▶ 练习任务
A) 请把Inception-v3教程中以“本段代码为tensorflow的教程代码”开头的段落改写得更简短，保留其主要内容。
B) 请原样输出Inception-v3教程中从“lesser panda, red”开始、到“graph_def.ParseFromString(f.read())”为止（包括这两处）的内容。
C) Inception-v3教程在末尾中断。请从中断处往下写出接下来的内容。

▶ 原文节选
本文主要包含如下内容:
本教程将会教你如何使用Inception-v3。你将学会如何用Python或者C++把图像分为1000个类别.
本段代码为tensorflow的教程代码.在开始运用模型Inception-v3对图像类别进行预测之前, 需要下载tensorflow/model.
该python代码位于:models/tutorials/image/imagenet/classify_image.py中,执行代码即可进行预测:
cd models/tutorials/image/imagenet
python classify_image.py
# 测试结果如下:
giant panda, panda, panda bear, coon bear, Ailuropoda melanoleuca (score = 0.89107)
indri, indris, Indri indri, Indri brevicaudatus (score = 0.00779)
lesser panda, red panda, panda, bear cat, cat bear, Ailurus fulgens (score = 0.00296)
custard apple (score = 0.00147)
earthstar (score = 0.00117)
其中, classify_image.py的核心代码为加载模型/前向传播预测结果
def create_graph():
"""Creates a graph from saved GraphDef file and returns a saver.""" # 加载模型
# Creates graph from saved graph_def.pb.
with tf.gfile.FastGFile(os.path.join(
FLAGS.model_dir, 'classify_image_graph_def.pb'), 'rb') as f:
graph_def = tf.GraphDef()
graph_def.ParseFromString(f.read())
_ = tf.import_graph_def(graph_def, name='')
def run_inference_on_image(image): # 前向传播网络,预测图像类别
"""Runs inference on an image.
Args:
image: Image file name.
Returns:
Nothing
"""

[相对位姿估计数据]

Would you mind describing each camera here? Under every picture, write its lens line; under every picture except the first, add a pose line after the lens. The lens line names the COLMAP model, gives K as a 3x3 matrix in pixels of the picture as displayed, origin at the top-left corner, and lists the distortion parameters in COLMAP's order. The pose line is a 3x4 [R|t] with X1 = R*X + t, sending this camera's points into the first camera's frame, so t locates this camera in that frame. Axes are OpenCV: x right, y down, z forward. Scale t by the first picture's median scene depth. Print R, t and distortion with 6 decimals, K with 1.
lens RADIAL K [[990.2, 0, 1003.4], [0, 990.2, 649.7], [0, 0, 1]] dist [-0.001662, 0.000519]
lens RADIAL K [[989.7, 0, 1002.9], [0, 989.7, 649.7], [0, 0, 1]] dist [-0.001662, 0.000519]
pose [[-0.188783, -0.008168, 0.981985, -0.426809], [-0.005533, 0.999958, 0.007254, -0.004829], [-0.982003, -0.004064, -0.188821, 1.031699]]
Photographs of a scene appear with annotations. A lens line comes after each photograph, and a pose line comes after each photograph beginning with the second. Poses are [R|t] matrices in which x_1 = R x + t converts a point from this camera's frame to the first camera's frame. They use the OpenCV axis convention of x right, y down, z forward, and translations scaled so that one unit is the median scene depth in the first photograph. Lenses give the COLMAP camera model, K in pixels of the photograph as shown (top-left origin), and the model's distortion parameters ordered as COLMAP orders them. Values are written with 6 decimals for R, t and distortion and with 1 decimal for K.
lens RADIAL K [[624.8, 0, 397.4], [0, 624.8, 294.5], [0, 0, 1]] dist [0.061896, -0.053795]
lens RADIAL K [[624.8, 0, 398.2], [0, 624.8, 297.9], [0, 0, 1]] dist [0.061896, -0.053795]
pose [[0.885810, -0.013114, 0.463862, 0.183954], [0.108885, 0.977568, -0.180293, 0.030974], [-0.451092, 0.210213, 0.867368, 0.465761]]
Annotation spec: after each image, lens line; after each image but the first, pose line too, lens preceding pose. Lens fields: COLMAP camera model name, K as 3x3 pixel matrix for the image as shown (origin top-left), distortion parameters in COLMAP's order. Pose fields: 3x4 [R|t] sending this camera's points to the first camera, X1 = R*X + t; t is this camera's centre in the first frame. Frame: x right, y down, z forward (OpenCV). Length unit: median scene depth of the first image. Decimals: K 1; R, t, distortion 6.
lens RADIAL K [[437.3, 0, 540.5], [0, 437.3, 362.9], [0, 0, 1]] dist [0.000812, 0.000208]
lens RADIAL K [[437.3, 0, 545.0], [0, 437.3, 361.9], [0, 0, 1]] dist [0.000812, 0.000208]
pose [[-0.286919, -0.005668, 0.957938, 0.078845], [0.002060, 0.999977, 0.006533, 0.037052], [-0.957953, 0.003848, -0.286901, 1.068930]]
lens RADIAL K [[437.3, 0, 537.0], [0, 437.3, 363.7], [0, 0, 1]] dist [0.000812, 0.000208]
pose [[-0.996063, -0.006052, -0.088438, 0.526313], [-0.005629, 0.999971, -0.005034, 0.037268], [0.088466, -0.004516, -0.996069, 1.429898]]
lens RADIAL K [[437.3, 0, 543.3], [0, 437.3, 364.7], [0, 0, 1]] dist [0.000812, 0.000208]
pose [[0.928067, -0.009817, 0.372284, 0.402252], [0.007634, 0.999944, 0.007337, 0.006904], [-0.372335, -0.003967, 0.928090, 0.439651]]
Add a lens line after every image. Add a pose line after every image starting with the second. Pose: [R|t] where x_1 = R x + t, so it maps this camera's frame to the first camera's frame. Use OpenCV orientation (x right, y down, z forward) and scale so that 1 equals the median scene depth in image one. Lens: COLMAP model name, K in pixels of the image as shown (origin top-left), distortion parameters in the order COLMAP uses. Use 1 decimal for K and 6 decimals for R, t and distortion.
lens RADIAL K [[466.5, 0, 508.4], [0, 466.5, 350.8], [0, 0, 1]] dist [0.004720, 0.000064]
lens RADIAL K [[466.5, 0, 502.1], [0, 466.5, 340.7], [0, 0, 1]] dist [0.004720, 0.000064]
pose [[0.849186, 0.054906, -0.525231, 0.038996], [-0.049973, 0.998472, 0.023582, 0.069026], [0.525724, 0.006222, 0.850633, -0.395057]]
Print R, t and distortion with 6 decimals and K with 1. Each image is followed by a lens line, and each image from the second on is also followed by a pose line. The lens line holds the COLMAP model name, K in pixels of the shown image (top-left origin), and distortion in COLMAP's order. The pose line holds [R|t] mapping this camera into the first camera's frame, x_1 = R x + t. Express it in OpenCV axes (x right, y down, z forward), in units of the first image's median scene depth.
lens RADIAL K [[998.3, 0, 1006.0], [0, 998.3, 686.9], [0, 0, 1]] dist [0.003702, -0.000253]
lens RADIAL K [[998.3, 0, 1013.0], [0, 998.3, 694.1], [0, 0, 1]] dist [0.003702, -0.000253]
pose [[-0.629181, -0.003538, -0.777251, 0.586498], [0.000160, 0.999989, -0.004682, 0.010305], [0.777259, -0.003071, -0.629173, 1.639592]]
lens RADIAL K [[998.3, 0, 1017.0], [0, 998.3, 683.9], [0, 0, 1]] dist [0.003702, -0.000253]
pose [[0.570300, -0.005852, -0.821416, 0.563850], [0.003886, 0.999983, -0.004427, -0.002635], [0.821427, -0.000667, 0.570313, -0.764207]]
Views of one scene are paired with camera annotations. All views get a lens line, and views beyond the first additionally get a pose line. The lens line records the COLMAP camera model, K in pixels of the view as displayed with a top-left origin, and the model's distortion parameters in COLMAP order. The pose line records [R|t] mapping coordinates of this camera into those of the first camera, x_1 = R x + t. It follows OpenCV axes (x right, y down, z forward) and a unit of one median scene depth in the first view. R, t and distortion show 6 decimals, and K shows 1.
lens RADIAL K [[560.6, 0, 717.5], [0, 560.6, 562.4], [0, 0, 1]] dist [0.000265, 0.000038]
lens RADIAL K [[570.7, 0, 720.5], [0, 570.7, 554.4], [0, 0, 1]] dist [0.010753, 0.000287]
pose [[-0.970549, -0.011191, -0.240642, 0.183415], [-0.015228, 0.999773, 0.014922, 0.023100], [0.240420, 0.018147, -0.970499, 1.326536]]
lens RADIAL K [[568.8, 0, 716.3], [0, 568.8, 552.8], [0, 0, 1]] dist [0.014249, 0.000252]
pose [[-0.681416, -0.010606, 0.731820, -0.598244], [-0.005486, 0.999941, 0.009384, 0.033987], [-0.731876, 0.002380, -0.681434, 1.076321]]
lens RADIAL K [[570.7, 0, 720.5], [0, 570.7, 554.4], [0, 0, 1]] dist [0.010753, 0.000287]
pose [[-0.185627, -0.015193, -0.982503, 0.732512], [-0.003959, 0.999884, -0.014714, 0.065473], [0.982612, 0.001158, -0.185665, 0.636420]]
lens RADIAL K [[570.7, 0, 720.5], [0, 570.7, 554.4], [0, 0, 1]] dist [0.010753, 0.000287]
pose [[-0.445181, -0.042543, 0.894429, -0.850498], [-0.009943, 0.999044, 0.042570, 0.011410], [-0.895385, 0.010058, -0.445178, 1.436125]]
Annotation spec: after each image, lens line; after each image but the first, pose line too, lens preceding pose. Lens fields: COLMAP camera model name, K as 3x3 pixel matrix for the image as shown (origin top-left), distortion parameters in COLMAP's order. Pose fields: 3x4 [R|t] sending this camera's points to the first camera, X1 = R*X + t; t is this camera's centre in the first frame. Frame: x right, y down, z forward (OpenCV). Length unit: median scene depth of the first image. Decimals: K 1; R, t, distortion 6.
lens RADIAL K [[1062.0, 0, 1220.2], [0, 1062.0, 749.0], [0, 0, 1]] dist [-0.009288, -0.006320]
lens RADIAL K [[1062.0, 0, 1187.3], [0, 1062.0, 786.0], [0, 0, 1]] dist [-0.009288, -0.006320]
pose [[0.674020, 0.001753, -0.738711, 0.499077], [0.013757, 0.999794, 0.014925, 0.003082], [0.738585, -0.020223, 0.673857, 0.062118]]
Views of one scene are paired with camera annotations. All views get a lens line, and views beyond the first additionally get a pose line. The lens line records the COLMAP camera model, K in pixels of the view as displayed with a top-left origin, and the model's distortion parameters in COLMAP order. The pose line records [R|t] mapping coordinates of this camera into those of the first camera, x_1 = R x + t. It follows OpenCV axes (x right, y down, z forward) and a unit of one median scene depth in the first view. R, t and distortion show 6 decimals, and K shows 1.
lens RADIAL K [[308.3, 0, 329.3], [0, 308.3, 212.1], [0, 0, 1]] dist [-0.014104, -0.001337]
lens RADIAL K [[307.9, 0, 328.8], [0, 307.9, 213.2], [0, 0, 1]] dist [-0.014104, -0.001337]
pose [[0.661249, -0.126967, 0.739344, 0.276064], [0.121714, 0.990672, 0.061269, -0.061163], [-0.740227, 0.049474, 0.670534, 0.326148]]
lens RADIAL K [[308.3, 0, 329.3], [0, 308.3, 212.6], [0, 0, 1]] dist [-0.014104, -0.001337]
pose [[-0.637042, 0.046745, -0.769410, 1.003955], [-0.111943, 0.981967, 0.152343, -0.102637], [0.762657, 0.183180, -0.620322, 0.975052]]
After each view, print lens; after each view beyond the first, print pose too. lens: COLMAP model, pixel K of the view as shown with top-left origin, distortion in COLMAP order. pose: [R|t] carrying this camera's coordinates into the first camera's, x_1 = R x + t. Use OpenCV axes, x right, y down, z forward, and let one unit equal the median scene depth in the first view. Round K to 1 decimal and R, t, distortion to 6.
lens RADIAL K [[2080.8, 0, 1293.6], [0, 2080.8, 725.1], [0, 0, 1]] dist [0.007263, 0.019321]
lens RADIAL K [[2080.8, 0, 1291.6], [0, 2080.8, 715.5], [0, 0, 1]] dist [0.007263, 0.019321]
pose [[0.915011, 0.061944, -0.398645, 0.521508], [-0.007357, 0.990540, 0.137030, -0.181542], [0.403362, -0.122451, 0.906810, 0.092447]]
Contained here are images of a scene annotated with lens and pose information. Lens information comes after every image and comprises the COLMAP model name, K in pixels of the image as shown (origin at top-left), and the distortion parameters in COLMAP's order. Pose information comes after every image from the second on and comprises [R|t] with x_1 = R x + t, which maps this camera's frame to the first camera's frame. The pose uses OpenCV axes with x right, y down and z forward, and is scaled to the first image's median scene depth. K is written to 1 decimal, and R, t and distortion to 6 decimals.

▶ 参考答案
A) 这段代码出自tensorflow教程。用Inception-v3模型预测图像类别之前，要先下载tensorflow/model。

B)
lesser panda, red panda, panda, bear cat, cat bear, Ailurus fulgens (score = 0.00296)
custard apple (score = 0.00147)
earthstar (score = 0.00117)
其中, classify_image.py的核心代码为加载模型/前向传播预测结果
def create_graph():
"""Creates a graph from saved GraphDef file and returns a saver.""" # 加载模型
# Creates graph from saved graph_def.pb.
with tf.gfile.FastGFile(os.path.join(
FLAGS.model_dir, 'classify_image_graph_def.pb'), 'rb') as f:
graph_def = tf.GraphDef()
graph_def.ParseFromString(f.read())

C)
if not tf.gfile.Exists(image):
tf.logging.fatal('File does not exist %s', image)
image_data = tf.gfile.FastGFile(image, 'rb').read() # 读入图像数据
# Creates graph from saved GraphDef. 加载模型
create_graph()
with tf.Session() as sess:
# Some useful tensors:
# 'softmax:0': A tensor containing the normalized prediction across
# 1000 labels.
# 'pool_3:0': A tensor containing the next-to-last layer containing 2048
# float description of the image.
# 'DecodeJpeg/contents:0': A tensor containing a string providing JPEG
# encoding of the image.
# Runs the softmax tensor by feeding the image_data as input to the graph.
softmax_tensor = sess.graph.get_tensor_by_name('softmax:0') # 捕获输出
predictions = sess.run(softmax_tensor,
{'DecodeJpeg/contents:0': image_data}) # 前向传播
predictions = np.squeeze(predictions)
# Creates node ID --> English string lookup.
node_lookup = NodeLookup() # 获得ID对应类别
top_k = predictions.argsort()[-FLAGS.num_top_predictions:][::-1]
for node_id in top_k:
human_string = node_lookup.id_to_string(node_id)
score = predictions[node_id]
print('%s (score = %.5f)' % (human_string, score)) # 打印结果
# 代码思路:首先读入输入图像,加载测试模型,然后前向传播捕获对应输出,并打印对应结果。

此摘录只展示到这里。